Exercise prompt: Report how many lines of the data contain the string "direkt". Add nothing.

:: Material for the task

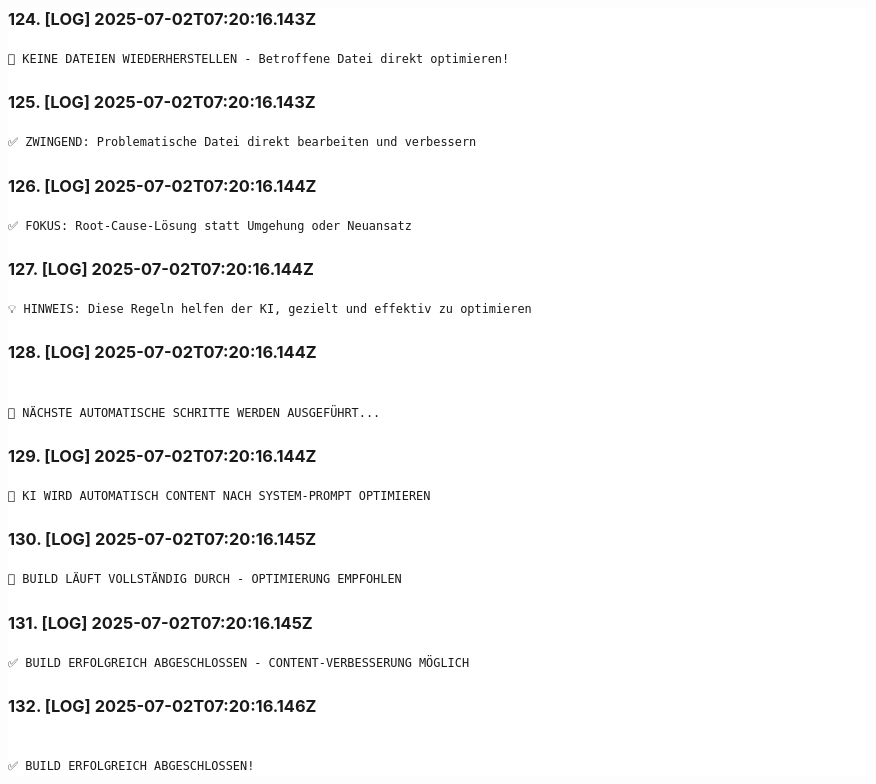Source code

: ### 124. [LOG] 2025-07-02T07:20:16.143Z

```
🚫 KEINE DATEIEN WIEDERHERSTELLEN - Betroffene Datei direkt optimieren!
```

### 125. [LOG] 2025-07-02T07:20:16.143Z

```
✅ ZWINGEND: Problematische Datei direkt bearbeiten und verbessern
```

### 126. [LOG] 2025-07-02T07:20:16.144Z

```
✅ FOKUS: Root-Cause-Lösung statt Umgehung oder Neuansatz
```

### 127. [LOG] 2025-07-02T07:20:16.144Z

```
💡 HINWEIS: Diese Regeln helfen der KI, gezielt und effektiv zu optimieren
```

### 128. [LOG] 2025-07-02T07:20:16.144Z

```

🤖 NÄCHSTE AUTOMATISCHE SCHRITTE WERDEN AUSGEFÜHRT...
```

### 129. [LOG] 2025-07-02T07:20:16.144Z

```
📝 KI WIRD AUTOMATISCH CONTENT NACH SYSTEM-PROMPT OPTIMIEREN
```

### 130. [LOG] 2025-07-02T07:20:16.145Z

```
🔄 BUILD LÄUFT VOLLSTÄNDIG DURCH - OPTIMIERUNG EMPFOHLEN
```

### 131. [LOG] 2025-07-02T07:20:16.145Z

```
✅ BUILD ERFOLGREICH ABGESCHLOSSEN - CONTENT-VERBESSERUNG MÖGLICH
```

### 132. [LOG] 2025-07-02T07:20:16.146Z

```

✅ BUILD ERFOLGREICH ABGESCHLOSSEN!
```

::::

Solution to the exercise: 2